## BEGIN EXCERPT TO READ

LAM/MPI logo

LAM/MPI General User's Mailing List Archives

  |   Home   |   Download   |   Documentation   |   FAQ   |   all just in this list

From: manumachu reddy (manumachu.reddy_at_[hidden])
Date: 2004-11-08 08:37:00


    Hi,

    I have LAM-7.1.1 installed on a Solaris and a Linux machine. The
installation details are shown below:

Linux machine
---------------------
$uname -a
Linux pg1cluster01 2.6.8-1.521smp #1 SMP Mon Aug 16 09:25:06 EDT 2004
i686 i686 i386 GNU/Linux
$laminfo
             LAM/MPI: 7.1.1
              Prefix:
/home/cs/manredd/lam-7.1.1/lam-7.1.1/LAM-Linux-2.6.8-1.521smp
        Architecture: i686-pc-linux-gnu
       Configured by: manredd
       Configured on: Mon Nov 1 10:50:20 GMT 2004
      Configure host: pg1cluster01
      Memory manager: ptmalloc2
          C bindings: yes
        C++ bindings: yes
    Fortran bindings: yes
          C compiler: gcc
        C++ compiler: g++
    Fortran compiler: g77
     Fortran symbols: double_underscore
         C profiling: yes
       C++ profiling: yes
   Fortran profiling: yes
      C++ exceptions: no
      Thread support: yes
       ROMIO support: yes
        IMPI support: no
       Debug support: no
        Purify clean: no
            SSI boot: globus (API v1.1, Module v0.6)
            SSI boot: rsh (API v1.1, Module v1.1)
            SSI boot: slurm (API v1.1, Module v1.0)
            SSI coll: lam_basic (API v1.1, Module v7.1)
            SSI coll: shmem (API v1.1, Module v1.0)
            SSI coll: smp (API v1.1, Module v1.2)
             SSI rpi: crtcp (API v1.1, Module v1.1)
             SSI rpi: lamd (API v1.0, Module v7.1)
             SSI rpi: sysv (API v1.0, Module v7.1)

## END EXCERPT TO READ
## BEGIN DATA EXCERPTS

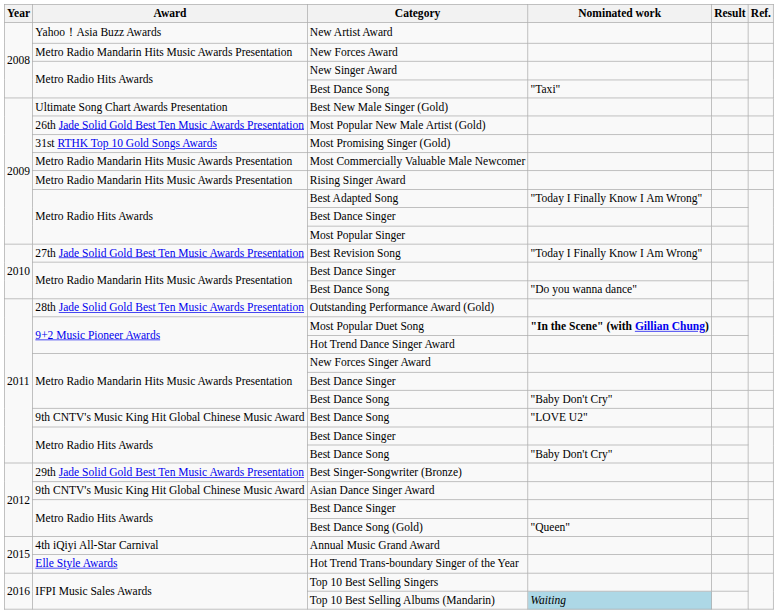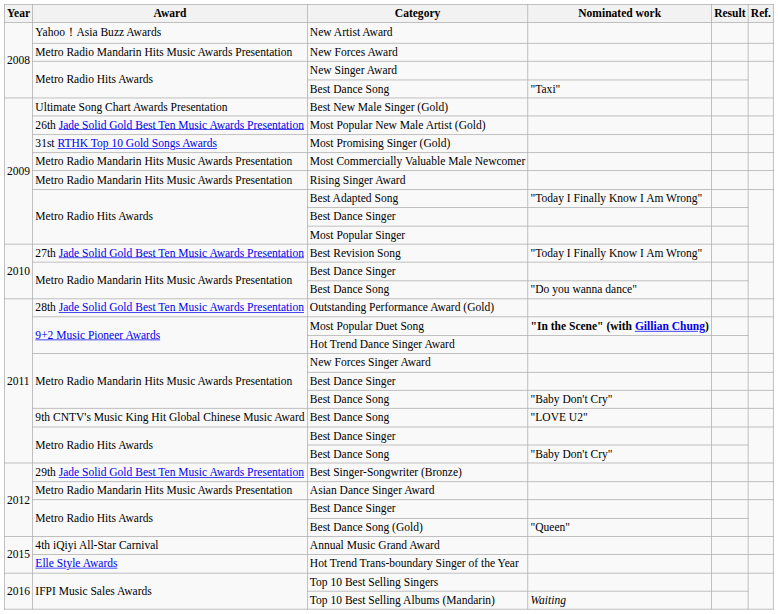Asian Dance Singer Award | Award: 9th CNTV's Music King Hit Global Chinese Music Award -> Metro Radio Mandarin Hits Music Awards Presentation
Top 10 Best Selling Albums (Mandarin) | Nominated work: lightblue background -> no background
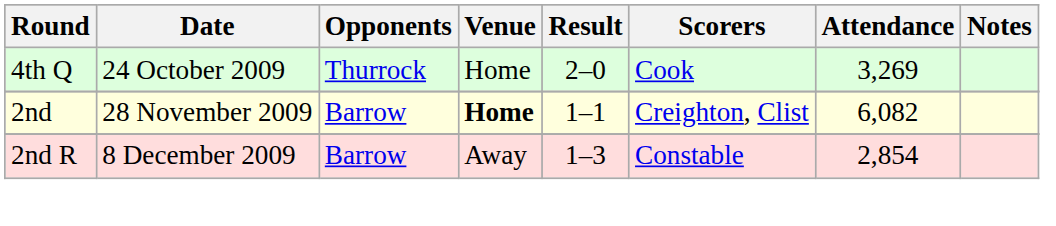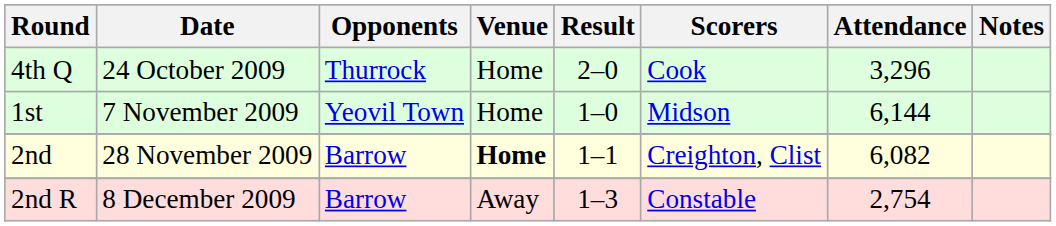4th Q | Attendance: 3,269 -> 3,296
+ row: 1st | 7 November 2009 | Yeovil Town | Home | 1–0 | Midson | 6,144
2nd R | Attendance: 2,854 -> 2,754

## END DATA EXCERPTS

## YOUR OBJECTIVE
Reproduce the passage of the LAM/MPI mailing list post above, from "LAM/MPI General User's" up to and including "manumachu reddy (manumachu.reddy_at_[hidden])".

## THE ANSWER
LAM/MPI General User's Mailing List Archives

  |   Home   |   Download   |   Documentation   |   FAQ   |   all just in this list

From: manumachu reddy (manumachu.reddy_at_[hidden])